YOUR TASK:
Every entry, start to finish, should be printed verbatim without pictures.

━━━━━━━━━━━━━━━━━━━━

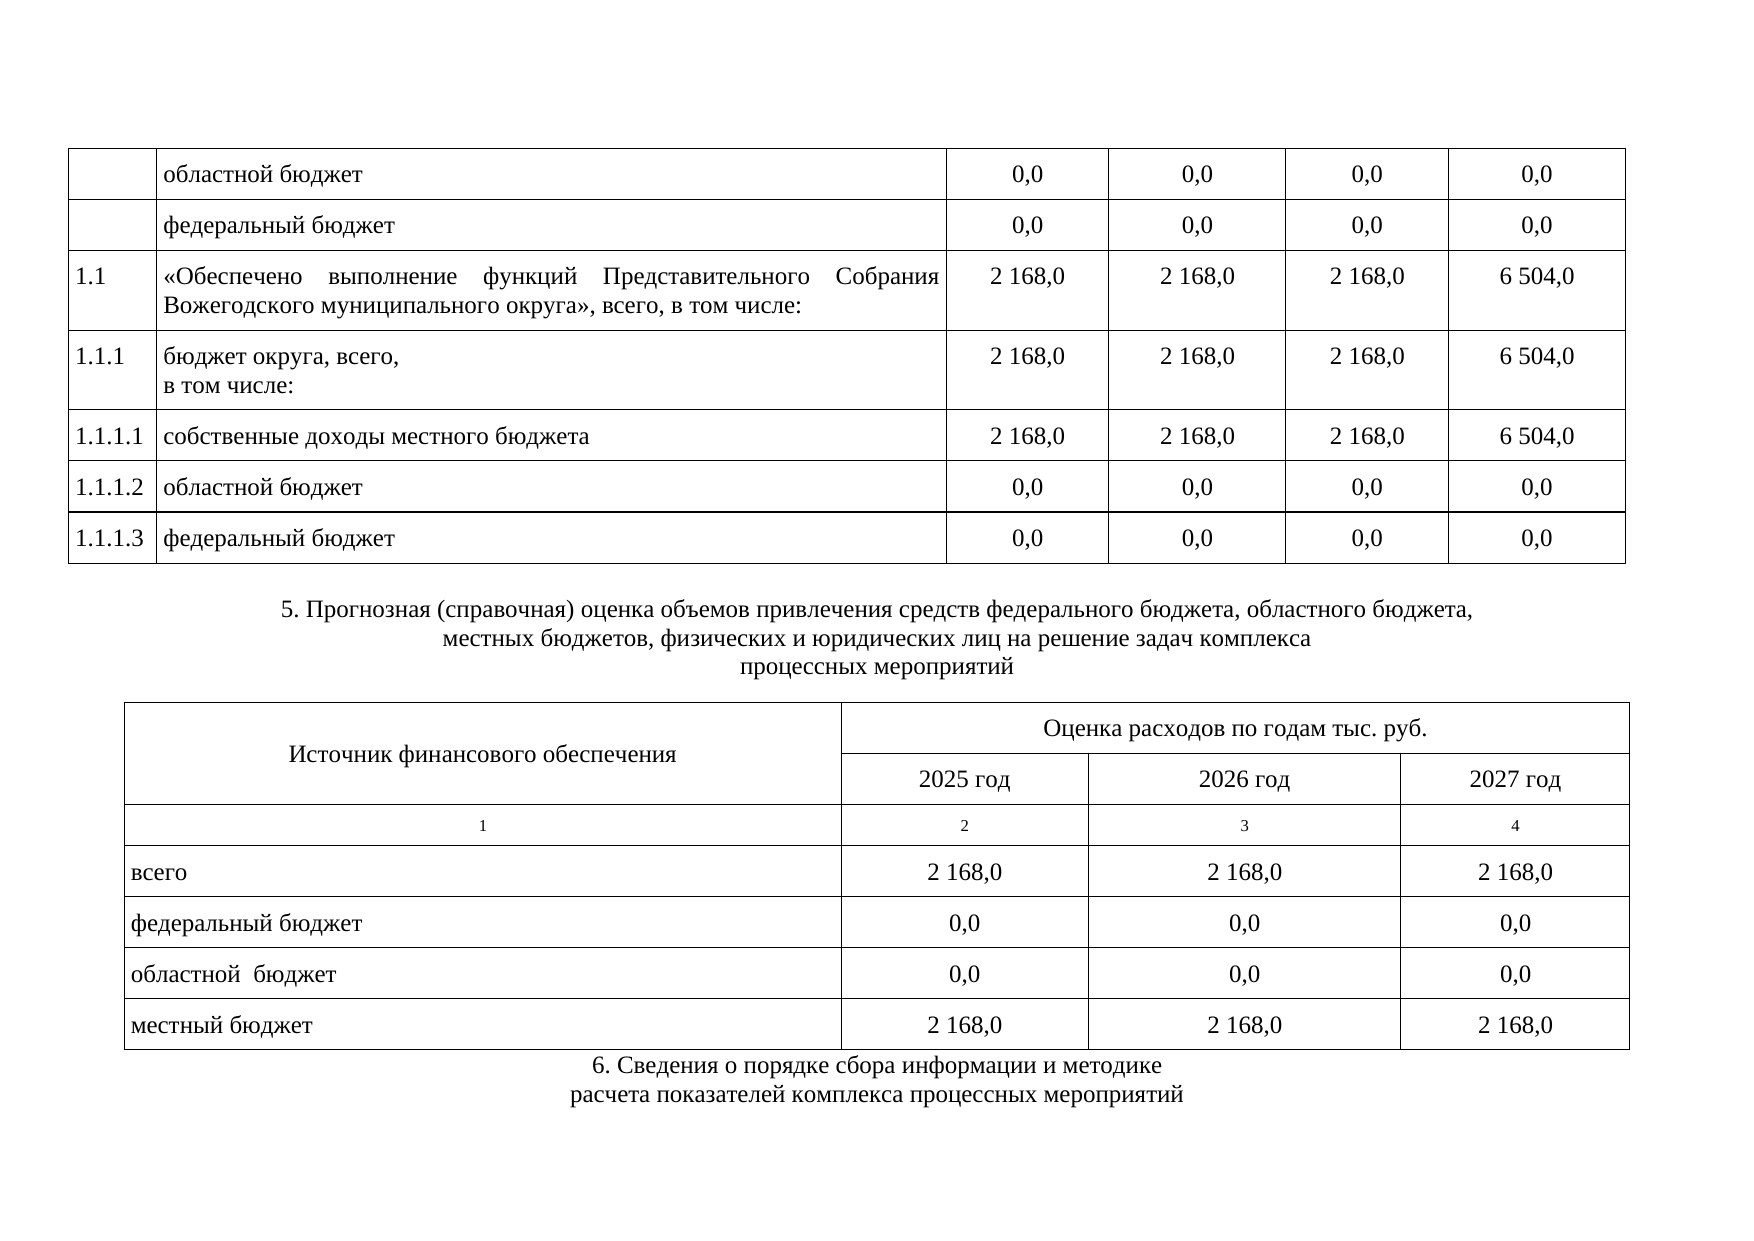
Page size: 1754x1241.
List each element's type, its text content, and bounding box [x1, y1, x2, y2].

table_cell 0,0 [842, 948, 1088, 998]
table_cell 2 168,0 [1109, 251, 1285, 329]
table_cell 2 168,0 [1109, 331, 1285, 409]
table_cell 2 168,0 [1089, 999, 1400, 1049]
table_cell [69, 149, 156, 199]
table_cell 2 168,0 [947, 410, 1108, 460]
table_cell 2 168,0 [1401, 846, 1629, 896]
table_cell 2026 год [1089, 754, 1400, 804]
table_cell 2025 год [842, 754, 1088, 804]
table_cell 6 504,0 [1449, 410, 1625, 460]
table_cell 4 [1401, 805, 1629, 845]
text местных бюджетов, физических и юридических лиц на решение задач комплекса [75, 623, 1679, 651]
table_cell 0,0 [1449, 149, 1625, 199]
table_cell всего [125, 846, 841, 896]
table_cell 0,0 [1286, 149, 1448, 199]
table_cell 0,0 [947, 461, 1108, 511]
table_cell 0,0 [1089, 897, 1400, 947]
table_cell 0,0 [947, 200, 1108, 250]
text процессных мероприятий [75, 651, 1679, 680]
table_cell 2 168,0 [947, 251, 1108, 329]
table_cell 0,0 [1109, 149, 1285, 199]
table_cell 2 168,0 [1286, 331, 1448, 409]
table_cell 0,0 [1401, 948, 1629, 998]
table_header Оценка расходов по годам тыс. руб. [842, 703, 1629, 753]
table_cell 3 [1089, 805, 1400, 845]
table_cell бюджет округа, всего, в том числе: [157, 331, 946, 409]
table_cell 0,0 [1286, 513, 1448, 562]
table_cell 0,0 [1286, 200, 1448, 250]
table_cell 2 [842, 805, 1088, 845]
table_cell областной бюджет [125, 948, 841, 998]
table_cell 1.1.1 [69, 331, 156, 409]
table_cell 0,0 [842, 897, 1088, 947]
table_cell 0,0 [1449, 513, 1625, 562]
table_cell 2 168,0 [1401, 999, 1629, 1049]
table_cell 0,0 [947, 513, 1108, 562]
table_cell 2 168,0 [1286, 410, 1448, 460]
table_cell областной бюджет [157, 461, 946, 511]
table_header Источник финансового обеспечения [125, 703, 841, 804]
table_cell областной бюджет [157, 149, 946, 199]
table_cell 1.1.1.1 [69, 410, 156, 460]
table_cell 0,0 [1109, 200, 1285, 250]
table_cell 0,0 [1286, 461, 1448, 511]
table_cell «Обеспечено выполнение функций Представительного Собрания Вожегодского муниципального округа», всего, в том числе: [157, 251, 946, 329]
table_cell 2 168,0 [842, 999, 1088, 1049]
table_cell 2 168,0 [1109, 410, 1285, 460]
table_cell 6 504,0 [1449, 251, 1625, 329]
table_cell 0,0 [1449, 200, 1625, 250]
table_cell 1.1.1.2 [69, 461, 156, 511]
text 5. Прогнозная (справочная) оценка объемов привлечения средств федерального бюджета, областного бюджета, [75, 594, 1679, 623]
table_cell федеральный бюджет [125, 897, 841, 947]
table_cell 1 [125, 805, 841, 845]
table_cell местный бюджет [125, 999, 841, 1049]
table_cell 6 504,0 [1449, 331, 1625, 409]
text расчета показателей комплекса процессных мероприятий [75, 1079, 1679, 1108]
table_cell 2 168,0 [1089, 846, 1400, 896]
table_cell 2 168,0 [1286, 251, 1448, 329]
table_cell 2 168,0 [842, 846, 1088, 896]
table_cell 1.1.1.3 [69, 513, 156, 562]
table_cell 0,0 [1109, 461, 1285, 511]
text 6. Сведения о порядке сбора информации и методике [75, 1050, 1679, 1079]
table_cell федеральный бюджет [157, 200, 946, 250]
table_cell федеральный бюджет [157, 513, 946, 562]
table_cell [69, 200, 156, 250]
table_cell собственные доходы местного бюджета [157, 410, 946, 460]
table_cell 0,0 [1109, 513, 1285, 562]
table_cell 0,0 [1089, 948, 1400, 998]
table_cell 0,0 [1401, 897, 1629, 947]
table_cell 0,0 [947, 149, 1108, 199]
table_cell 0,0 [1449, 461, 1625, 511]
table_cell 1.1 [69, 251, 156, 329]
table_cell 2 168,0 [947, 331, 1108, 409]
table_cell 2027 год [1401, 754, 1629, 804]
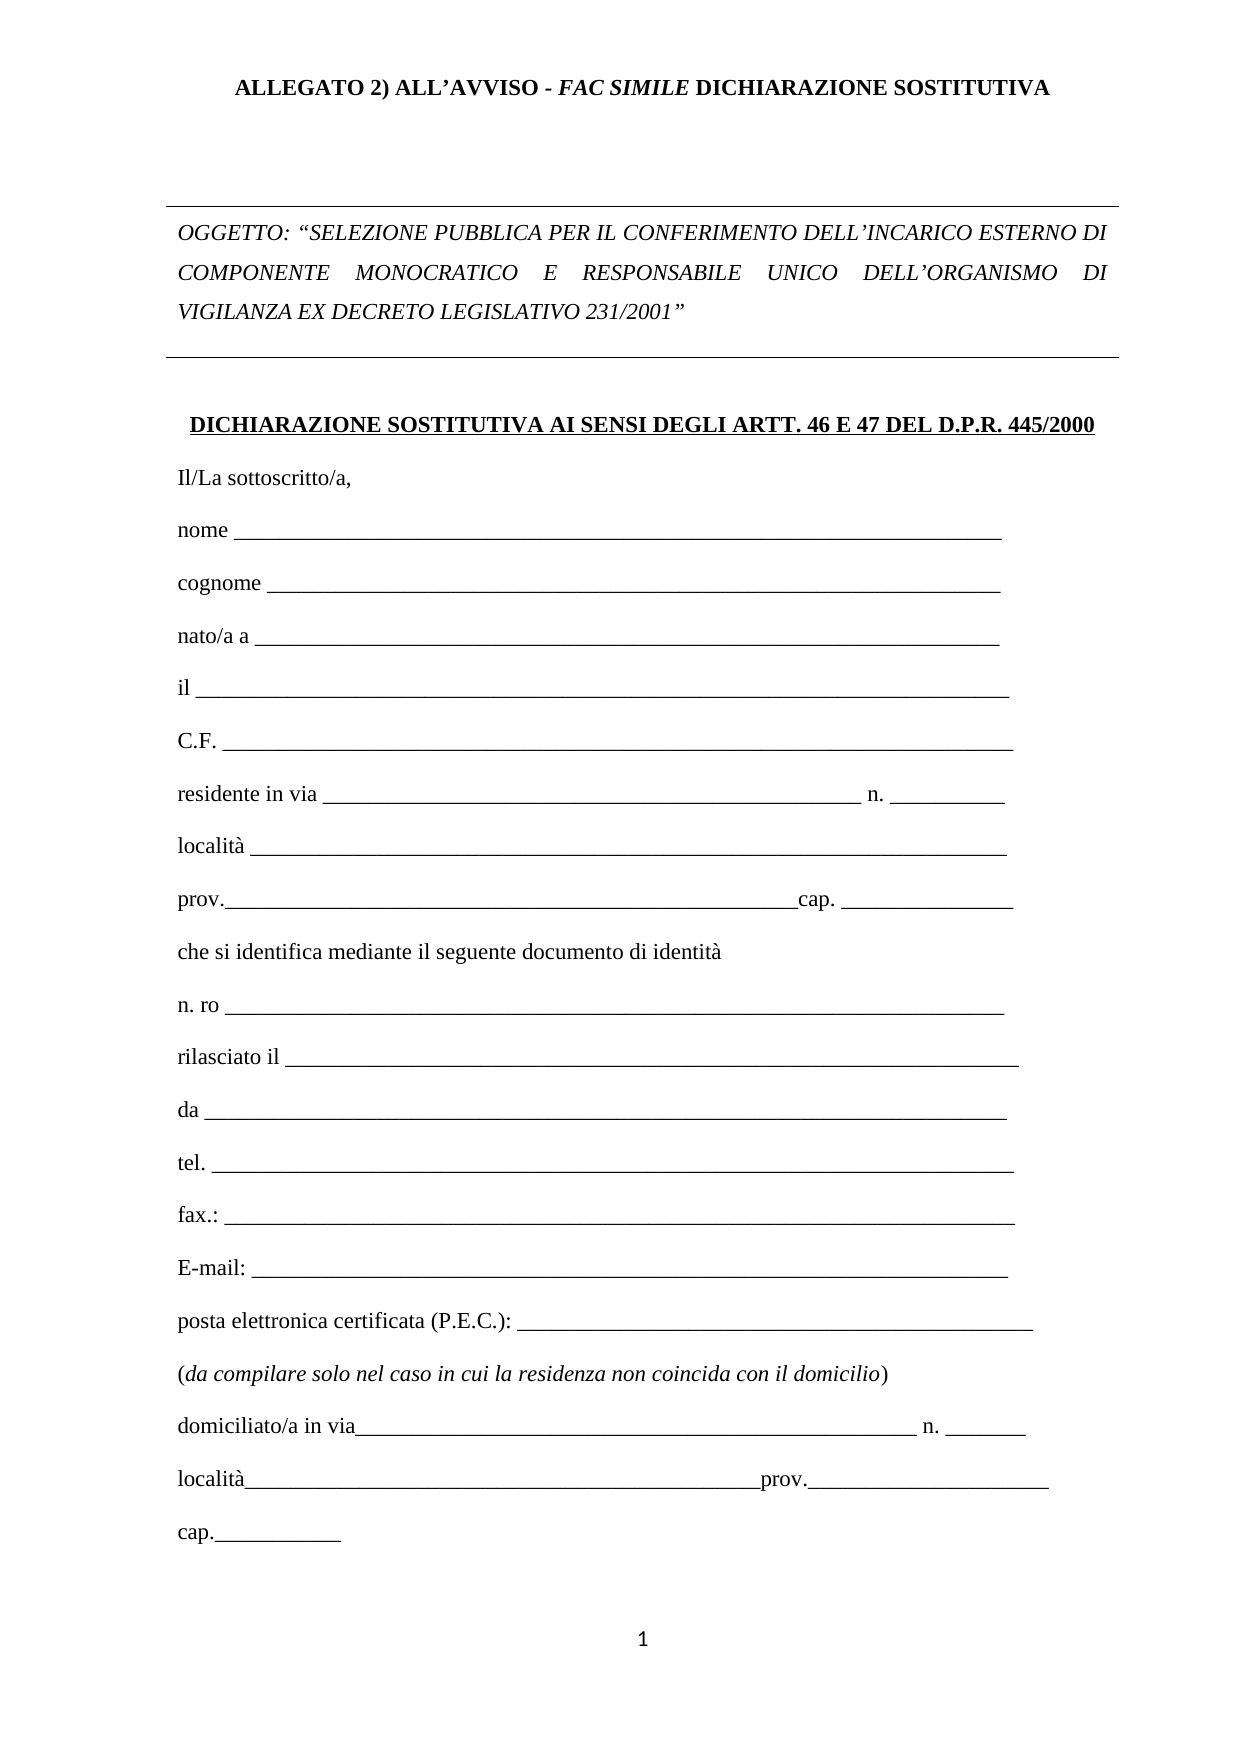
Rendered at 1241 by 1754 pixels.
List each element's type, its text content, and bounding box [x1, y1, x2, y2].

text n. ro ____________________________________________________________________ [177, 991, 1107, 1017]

━━━━━━━━━━━━━━━━━━━━

OUTPUT OF THE EXERCISE:
Page size: 1754x1241.
List each element's type, its text content, and bounding box [x1, y1, x2, y2].

table_cell 0,0 [842, 948, 1088, 998]
table_cell 2 168,0 [1109, 251, 1285, 329]
table_cell 2 168,0 [1109, 331, 1285, 409]
table_cell 2 168,0 [1089, 999, 1400, 1049]
table_cell [69, 149, 156, 199]
table_cell 2 168,0 [947, 410, 1108, 460]
table_cell 2 168,0 [1401, 846, 1629, 896]
table_cell 2026 год [1089, 754, 1400, 804]
table_cell 2025 год [842, 754, 1088, 804]
table_cell 6 504,0 [1449, 410, 1625, 460]
table_cell 4 [1401, 805, 1629, 845]
text местных бюджетов, физических и юридических лиц на решение задач комплекса [75, 623, 1679, 651]
table_cell 0,0 [1449, 149, 1625, 199]
table_cell всего [125, 846, 841, 896]
table_cell 0,0 [1286, 149, 1448, 199]
table_cell 0,0 [947, 461, 1108, 511]
table_cell 0,0 [1089, 897, 1400, 947]
table_cell 0,0 [947, 200, 1108, 250]
text процессных мероприятий [75, 651, 1679, 680]
table_cell 2 168,0 [947, 251, 1108, 329]
table_cell 0,0 [1109, 149, 1285, 199]
table_cell 2 168,0 [1286, 331, 1448, 409]
table_cell 0,0 [1401, 948, 1629, 998]
table_header Оценка расходов по годам тыс. руб. [842, 703, 1629, 753]
table_cell 3 [1089, 805, 1400, 845]
table_cell бюджет округа, всего, в том числе: [157, 331, 946, 409]
table_cell 0,0 [1286, 513, 1448, 562]
table_cell 0,0 [1286, 200, 1448, 250]
table_cell 2 [842, 805, 1088, 845]
table_cell областной бюджет [125, 948, 841, 998]
table_cell 1.1.1 [69, 331, 156, 409]
table_cell 0,0 [842, 897, 1088, 947]
table_cell 0,0 [1449, 513, 1625, 562]
table_cell 2 168,0 [1401, 999, 1629, 1049]
table_cell 0,0 [947, 513, 1108, 562]
table_cell 2 168,0 [1286, 410, 1448, 460]
table_cell областной бюджет [157, 461, 946, 511]
table_header Источник финансового обеспечения [125, 703, 841, 804]
table_cell областной бюджет [157, 149, 946, 199]
table_cell 1.1.1.1 [69, 410, 156, 460]
table_cell 0,0 [1109, 200, 1285, 250]
table_cell 0,0 [1286, 461, 1448, 511]
table_cell «Обеспечено выполнение функций Представительного Собрания Вожегодского муниципального округа», всего, в том числе: [157, 251, 946, 329]
table_cell 2 168,0 [842, 999, 1088, 1049]
table_cell 2 168,0 [1109, 410, 1285, 460]
table_cell 6 504,0 [1449, 251, 1625, 329]
table_cell 0,0 [1449, 200, 1625, 250]
table_cell 1.1.1.2 [69, 461, 156, 511]
text 5. Прогнозная (справочная) оценка объемов привлечения средств федерального бюджета, областного бюджета, [75, 594, 1679, 623]
table_cell федеральный бюджет [125, 897, 841, 947]
table_cell 1 [125, 805, 841, 845]
table_cell местный бюджет [125, 999, 841, 1049]
table_cell 6 504,0 [1449, 331, 1625, 409]
text расчета показателей комплекса процессных мероприятий [75, 1079, 1679, 1108]
table_cell 2 168,0 [1089, 846, 1400, 896]
table_cell 2 168,0 [1286, 251, 1448, 329]
table_cell 2 168,0 [842, 846, 1088, 896]
table_cell 1.1.1.3 [69, 513, 156, 562]
table_cell 0,0 [1109, 461, 1285, 511]
text 6. Сведения о порядке сбора информации и методике [75, 1050, 1679, 1079]
table_cell федеральный бюджет [157, 200, 946, 250]
table_cell федеральный бюджет [157, 513, 946, 562]
table_cell [69, 200, 156, 250]
table_cell собственные доходы местного бюджета [157, 410, 946, 460]
table_cell 0,0 [1109, 513, 1285, 562]
table_cell 0,0 [1089, 948, 1400, 998]
table_cell 0,0 [1401, 897, 1629, 947]
table_cell 0,0 [947, 149, 1108, 199]
table_cell 0,0 [1449, 461, 1625, 511]
table_cell 1.1 [69, 251, 156, 329]
table_cell 2 168,0 [947, 331, 1108, 409]
table_cell 2027 год [1401, 754, 1629, 804]
Rendered at 1241 by 1754 pixels.
List each element's type, its text content, and bounding box [x1, y1, x2, y2].

text n. ro ____________________________________________________________________ [177, 991, 1107, 1017]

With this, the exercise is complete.